LingMed uses a LingPipe
Chunker and a
LanguageModel to find all mentions of genes in MEDLINE citations and assign a score to each. A MySQL database is the appropriate data store because we need to keep track of a many-to-many relationship between genes and articles (each gene mention); as well as information about the article itself. We don’t need sophisticated text search over this data, nor do we want to rank our results by TF-IDF; we are using LingPipe to compute our own scores, and use SQL’s “ORDER BY” clause to retrieve the best-scoring items.

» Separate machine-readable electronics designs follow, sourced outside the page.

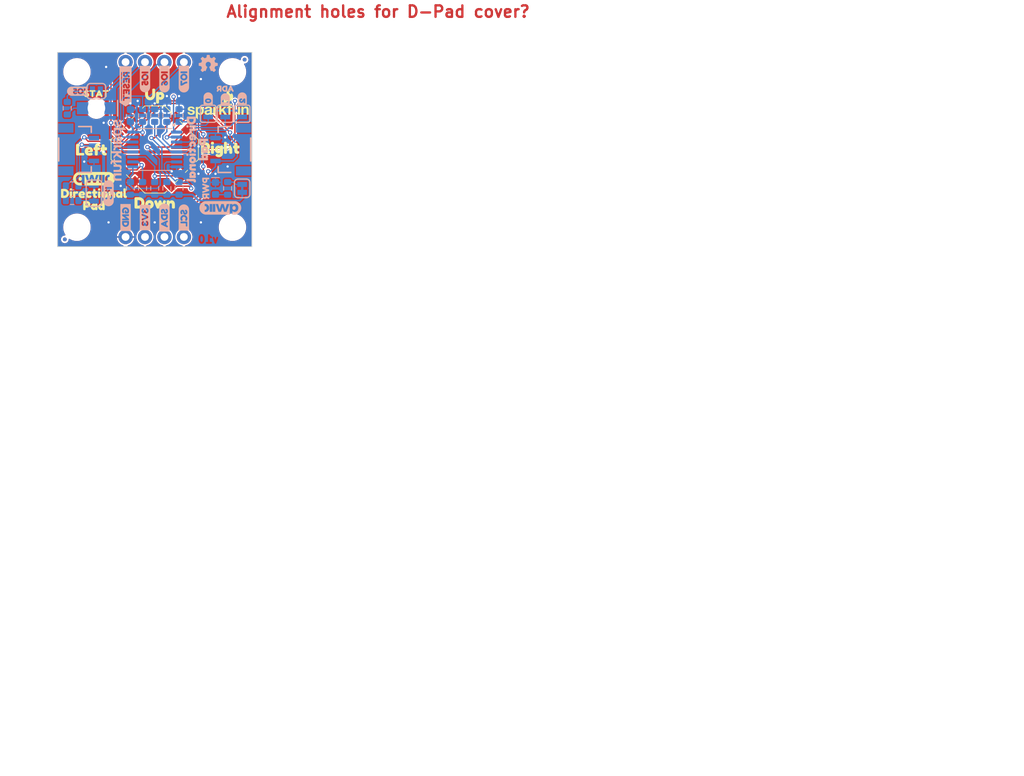
<source format=kicad_pcb>
(kicad_pcb
	(version 20240108)
	(generator "pcbnew")
	(generator_version "8.0")
	(general
		(thickness 1.6)
		(legacy_teardrops no)
	)
	(paper "USLetter")
	(title_block
		(date "2024-09-23")
		(comment 1 "Designed by: N. Seidle")
	)
	(layers
		(0 "F.Cu" signal)
		(31 "B.Cu" jumper)
		(34 "B.Paste" user)
		(35 "F.Paste" user)
		(36 "B.SilkS" user "B.Silkscreen")
		(37 "F.SilkS" user "F.Silkscreen")
		(38 "B.Mask" user)
		(39 "F.Mask" user)
		(40 "Dwgs.User" user "User.Drawings")
		(41 "Cmts.User" user "User.Comments")
		(42 "Eco1.User" user "Ordering Instructions")
		(43 "Eco2.User" user "License")
		(44 "Edge.Cuts" user)
		(45 "Margin" user)
		(46 "B.CrtYd" user "B.Courtyard")
		(47 "F.CrtYd" user "F.Courtyard")
		(48 "B.Fab" user)
		(49 "F.Fab" user)
		(50 "User.1" user)
		(51 "User.2" user)
	)
	(setup
		(stackup
			(layer "F.SilkS"
				(type "Top Silk Screen")
				(color "#FFFFFFFF")
			)
			(layer "F.Paste"
				(type "Top Solder Paste")
			)
			(layer "F.Mask"
				(type "Top Solder Mask")
				(color "#E0311DD4")
				(thickness 0.01)
			)
			(layer "F.Cu"
				(type "copper")
				(thickness 0.035)
			)
			(layer "dielectric 1"
				(type "core")
				(thickness 1.51)
				(material "FR4")
				(epsilon_r 4.5)
				(loss_tangent 0.02)
			)
			(layer "B.Cu"
				(type "copper")
				(thickness 0.035)
			)
			(layer "B.Mask"
				(type "Bottom Solder Mask")
				(color "#E0311DD4")
				(thickness 0.01)
			)
			(layer "B.Paste"
				(type "Bottom Solder Paste")
			)
			(layer "B.SilkS"
				(type "Bottom Silk Screen")
				(color "#FFFFFFFF")
			)
			(copper_finish "None")
			(dielectric_constraints no)
		)
		(pad_to_mask_clearance 0)
		(allow_soldermask_bridges_in_footprints no)
		(aux_axis_origin 135.255 117.475)
		(pcbplotparams
			(layerselection 0x00010fc_ffffffff)
			(plot_on_all_layers_selection 0x0000000_00000000)
			(disableapertmacros no)
			(usegerberextensions no)
			(usegerberattributes yes)
			(usegerberadvancedattributes yes)
			(creategerberjobfile yes)
			(dashed_line_dash_ratio 12.000000)
			(dashed_line_gap_ratio 3.000000)
			(svgprecision 4)
			(plotframeref no)
			(viasonmask no)
			(mode 1)
			(useauxorigin no)
			(hpglpennumber 1)
			(hpglpenspeed 20)
			(hpglpendiameter 15.000000)
			(pdf_front_fp_property_popups yes)
			(pdf_back_fp_property_popups yes)
			(dxfpolygonmode yes)
			(dxfimperialunits yes)
			(dxfusepcbnewfont yes)
			(psnegative no)
			(psa4output no)
			(plotreference yes)
			(plotvalue yes)
			(plotfptext yes)
			(plotinvisibletext no)
			(sketchpadsonfab no)
			(subtractmaskfromsilk no)
			(outputformat 1)
			(mirror no)
			(drillshape 0)
			(scaleselection 1)
			(outputdirectory "")
		)
	)
	(net 0 "")
	(net 1 "GND")
	(net 2 "unconnected-(J1-NC-PadNC1)")
	(net 3 "3.3V")
	(net 4 "unconnected-(J1-NC-PadNC2)")
	(net 5 "~{RESET}")
	(net 6 "Net-(D1-A)")
	(net 7 "Net-(D4-A)")
	(net 8 "Net-(JP4-A)")
	(net 9 "unconnected-(J3-NC-PadNC2)")
	(net 10 "unconnected-(J3-NC-PadNC1)")
	(net 11 "ADR1")
	(net 12 "SCL")
	(net 13 "SDA")
	(net 14 "IO6")
	(net 15 "IO7")
	(net 16 "ADR2")
	(net 17 "ADR0")
	(net 18 "SW_Down")
	(net 19 "SW_Up")
	(net 20 "SW_Right")
	(net 21 "SW_Left")
	(net 22 "SW_Center")
	(net 23 "IO5{slash}STAT")
	(net 24 "Net-(JP5-A)")
	(net 25 "Net-(JP6-A)")
	(net 26 "Net-(JP6-B)")
	(footprint "kibuzzard-66EF7B7C" (layer "F.Cu") (at 140.0175 112.0775))
	(footprint "SparkFun-Aesthetic:Fiducial_0.5mm_Mask1mm" (layer "F.Cu") (at 136.2075 116.5225 90))
	(footprint "kibuzzard-66EED5D2" (layer "F.Cu") (at 147.955 97.79))
	(footprint "SparkFun-Hardware:Standoff" (layer "F.Cu") (at 158.115 94.615 90))
	(footprint "kibuzzard-66EF559E" (layer "F.Cu") (at 156.5275 104.775))
	(footprint "kibuzzard-66EF55AC" (layer "F.Cu") (at 139.7 104.775))
	(footprint "kibuzzard-66EF5597" (layer "F.Cu") (at 147.955 111.76))
	(footprint "SparkFun-Aesthetic:Fiducial_0.5mm_Mask1mm" (layer "F.Cu") (at 159.7025 93.0275 90))
	(footprint "SparkFun-Aesthetic:qwiic_5.5mm" (layer "F.Cu") (at 140.0175 108.585))
	(footprint "SparkFun-Switch:Navigation_SMD_9.9x9.9mm" (layer "F.Cu") (at 147.955 104.775))
	(footprint "SparkFun-Connector:1x04" (layer "F.Cu") (at 144.145 116.205))
	(footprint "SparkFun-Hardware:Standoff" (layer "F.Cu") (at 137.795 94.615 90))
	(footprint "kibuzzard-66EF7B78" (layer "F.Cu") (at 140.0175 110.49))
	(footprint "kibuzzard-66EF6B89" (layer "F.Cu") (at 140.335 97.4725))
	(footprint "SparkFun-Aesthetic:SparkFun_Logo_8mm" (layer "F.Cu") (at 156.21 99.695))
	(footprint "SparkFun-Aesthetic:Creative_Commons_License" (layer "F.Cu") (at 214.63 168.275))
	(footprint "SparkFun-Hardware:Standoff" (layer "F.Cu") (at 137.795 114.935 90))
	(footprint "SparkFun-Connector:1x04" (layer "F.Cu") (at 144.145 93.345))
	(footprint "SparkFun-Hardware:Standoff" (layer "F.Cu") (at 158.115 114.935 90))
	(footprint "SparkFun-Resistor:R_0603_1608Metric" (layer "B.Cu") (at 151.13 109.855 -90))
	(footprint "SparkFun-Connector:JST_SMD_1.0mm-4_RA" (layer "B.Cu") (at 155.8925 104.775 -90))
	(footprint "SparkFun-Connector:JST_SMD_1.0mm-4_RA" (layer "B.Cu") (at 140.0175 104.775 90))
	(footprint "SparkFun-LED:LED_1206_Bottom_Green" (layer "B.Cu") (at 140.335 99.3775))
	(footprint "SparkFun-Jumper:Jumper_2_NC_Trace"
		(layer "B.Cu")
		(uuid "36ceebca-b1d4-463f-9126-b8f56722162d")
		(at 140.335 97.155)
		(tags "SparkFun")
		(property "Reference" "JP5"
			(at 0 1.143 0)
			(layer "B.Fab")
			(uuid "03450b5b-22c8-4fdb-8294-cfd4335d9d4c")
			(effects
				(font
					(size 0.5 0.5)
					(thickness 0.1)
					(bold yes)
				)
				(justify top mirror)
			)
		)
		(property "Value" "STAT"
			(at 0 -1.143 0)
			(layer "B.Fab")
			(uuid "7d88e19d-739a-4b43-a98f-893868fd0953")
			(effects
				(font
					(size 0.5 0.5)
					(thickness 0.1)
					(bold yes)
				)
				(justify bottom mirror)
			)
		)
		(property "Footprint" "SparkFun-Jumper:Jumper_2_NC_Trace"
			(at 0 0 180)
			(unlocked yes)
			(layer "B.Fab")
			(hide yes)
			(uu
... [481699 chars truncated]
</source>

The correct answer to the question “Lucene or a Database?” always depends on the specifics of the situation. Furthermore, as more functionality is added to Lucene (and family), the question is worth revisiting, and is revisited fairly frequently on the Lucene mailing lists. These questions are usually accompanied by a specific use case, and the comments of the Lucene contributors provide good guidelines which should help you find the answer that is right for your application.